Rodolphe prenait de plus en plus d'assurance à mesure qu'il parlait. C'était un bon point aux yeux de Vincent.
- J'ai toujours trouvé qu'il y avait quelque chose de malsain au principe de cette démarche. Améliorer un mécanisme, un objet, une chose, ça se comprend mais améliorer le vivant c'est étrange. Guérir quelqu'un d'accord, augmenter l'efficacité d'un organe ça ne va plus. Si je suis là, c'est parce que vous êtes une force, l'une des rares, à lutter contre ce ras-de-marée transhumaniste.
- T'es conscient que si tu t'engages dans cette voie il n'y aura plus de retour en arrière possible ? Tu devras être vigilant à tout moment parce que nos ennemis cherchent à nous infiltrer.
Vincent avait un air sévère. Il cherchait toujours à décourager une nouvelle recrue. Il fallait des gens solides pour affronter ce puissant ennemi.
- Je le sais monsieur. Ce que j'ai fait pour pouvoir vous parler devrait vous convaincre de la force de ma motivation.
Cela faisait environ 6 mois qu'il cherchait à entrer en contact avec CelQuiSimpDeL. La première fois qu'il avait pu parler à l'un des membres du groupe, on l'avait fait attendre vingt-quatre heures devant la porte d'une maison pour finalement lui dire qu'on ne souhaitait pas le voir. Et ce scénario s'était répété une dizaine de fois. Aujourd'hui, il pouvait enfin parler directement à un membre important du réseau.
- J'ai lu vos publications parues sous le nom du groupe. Elles m'ont permis de comprendre en profondeur ce dont je n'avais qu'une connaissance vague et imparfaite fondée sur mon intuition. Je ne veux pas être passif. Je sais le risque que je prends mais je ne conçois pas de vivre en faisant comme si tout allait bien.

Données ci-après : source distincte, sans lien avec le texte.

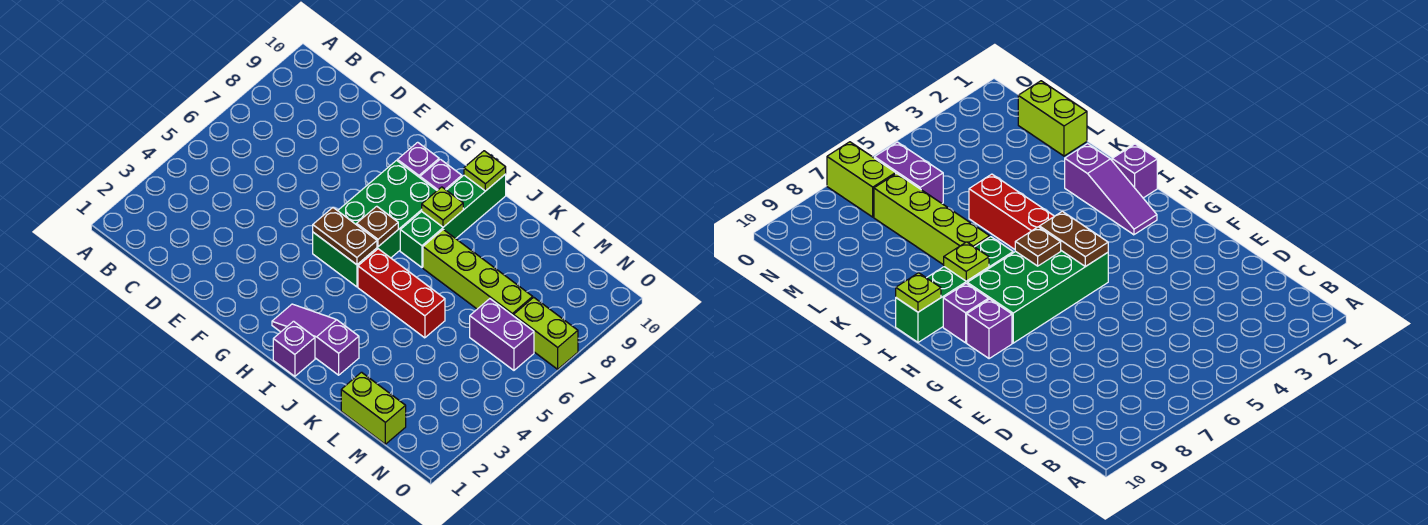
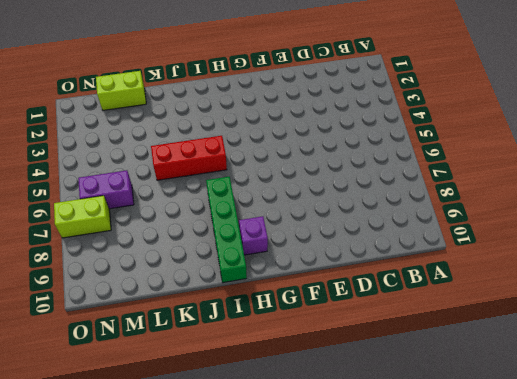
none -> green brick G5:H8 level 1
none -> purple brick G9 level 1
none -> purple slope H2:J2 level 1 top J

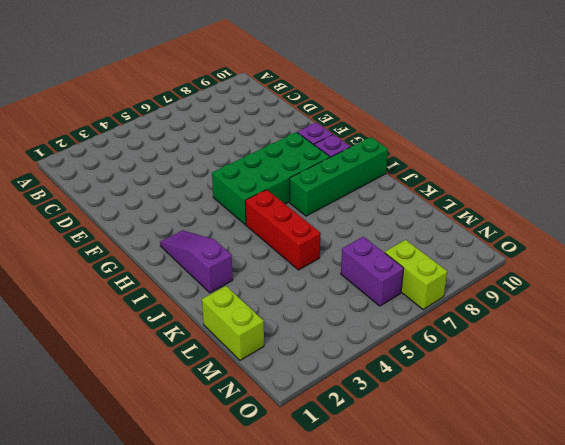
none -> purple brick I1 level 1
none -> lime brick J7:M7 level 1
none -> brown plate G5:H5 level 2

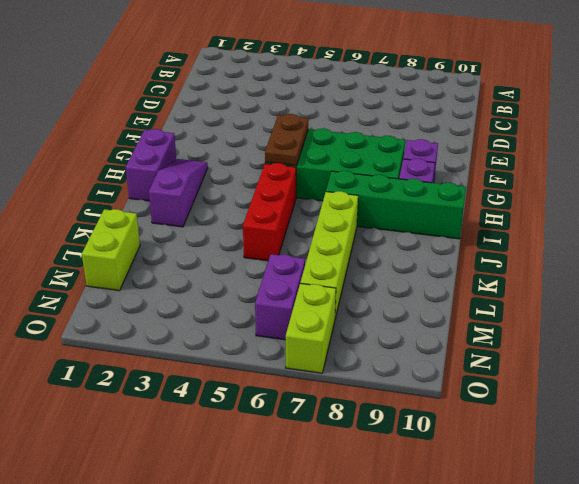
purple brick H1:I1 level 1 -> purple brick I1 level 1
none -> brown plate H6 level 2
none -> lime plate I8 level 2
none -> lime plate I10 level 2

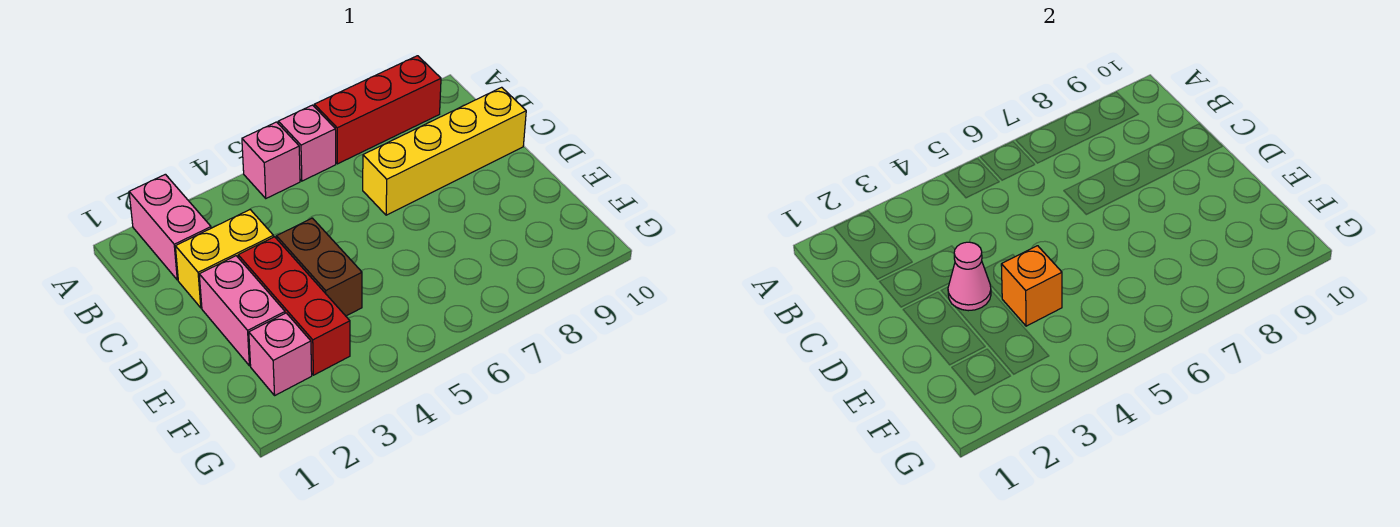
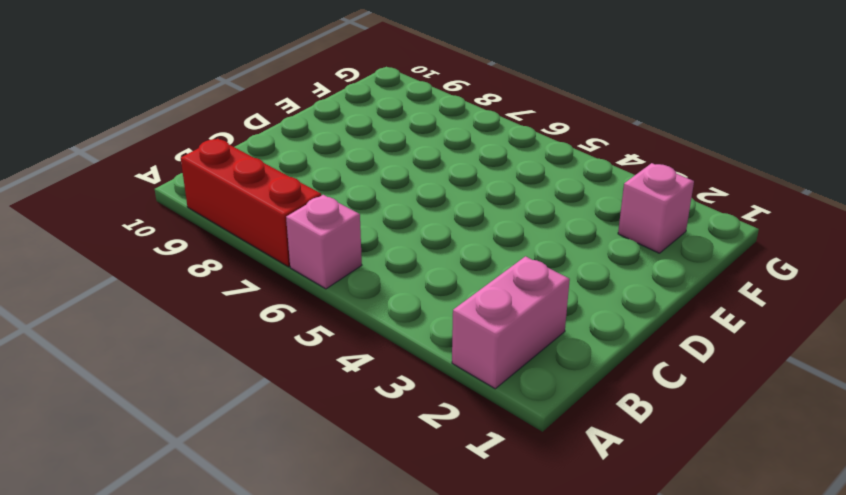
none -> pink brick A5 level 1
none -> yellow brick C2:C3 level 1
none -> yellow brick C7:C10 level 1

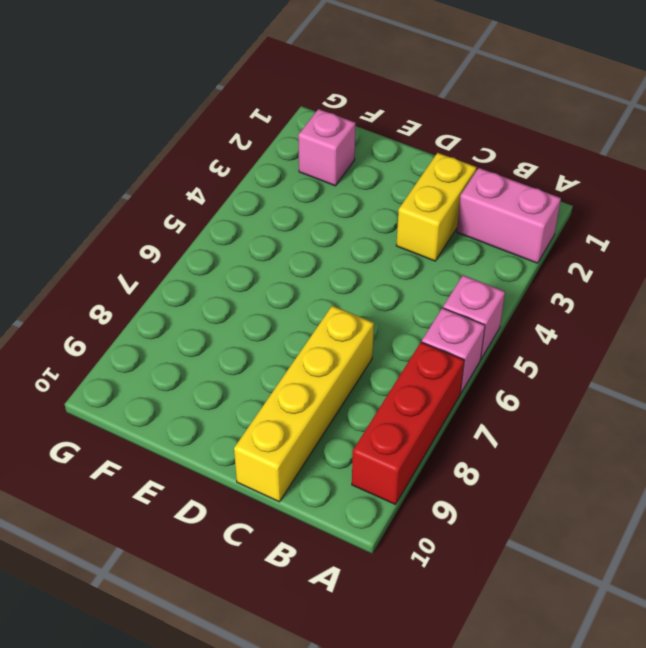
none -> pink brick D2:E2 level 1
none -> red brick D3:F3 level 1
none -> brown brick D4:E4 level 1

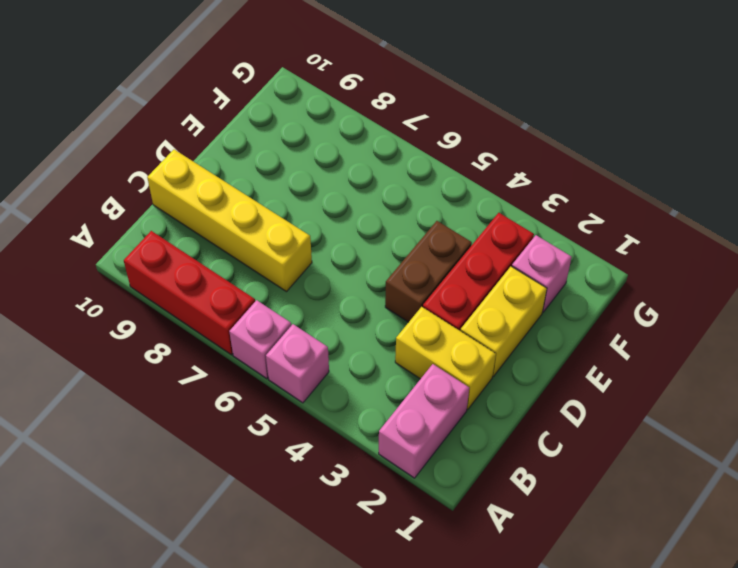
yellow brick D2:E2 level 1 -> pink brick D2:E2 level 1
none -> pink cone D3 level 2
none -> orange brick E4 level 2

Vincent affichait un léger sourire compatissant et fraternel en l'écoutant. Il ne doutait pas de sa motivation. L'expérience de l'attente qu'il faisait subir à toute recrue potentielle était déjà un indice probant. Mais le collectif exigeait aussi de ses membres une certaine capacité d'analyse. Il s'agissait de bien comprendre les fondements théoriques qui faisait du transhumanisme le plus grand danger actuel de l'humanité. Vincent décida donc de le tester.
- Tu dis avoir lu nos publications, tu saurais donc répondre aux arguments des augmentés ?
- Bien sûr ! Répondit-il en lançant un regard déterminé à son interlocuteur.
- Très bien. L'argument le plus fréquent c'est que le remplacement des organes nous fait vivre plus longtemps. En quoi est-ce un mal ? Ne souhaites-tu pas vivre plus longtemps ?
Rodolphe était pris au dépourvu il ne s'était pas attendu à devoir débattre. Il avait des réponses à ce genre d'arguments mais sur le moment il y eut un silence. Finalement, il commença à élaborer un raisonnement.
- C'est un argument de bon sens je dirais. On ne voit pas a priori pourquoi ce serait un mal. Si on réfléchit un peu, on se rend compte qu'on passe d'une médecine qui soigne à une médecine qui améliore. Ce n'est plus du tout la même démarche. Dans un cas on cherche à diminuer la douleur, à rendre la vie plus supportable. Il y a un principe de compassion qui est à l'œuvre dans le soin. Un principe éminemment humain. Dans le second cas, c'est le principe de performance qui s'exprime. Il s'agit de rendre l'humain plus efficace, plus productif. Son corps n'est qu'une machine que l'on doit améliorer. Ici il n'y a aucune compassion mais une pure rationalité instrumentale. La même que celle qui optimise la production en régime capitaliste. Voilà à peu près ce que je répondrais.
Vincent avait apprécié les propos de Rodolphe. Soudain son ouïe entraînée distingua ce qui ressemblait à des voix. Il interrompit instantanément l'entretien. De toute façon le test était concluant. Puis, juste avant que chacun ne quitte le parc séparément Vincent lui expliqua qu'il le présenterait aux autres le soir même.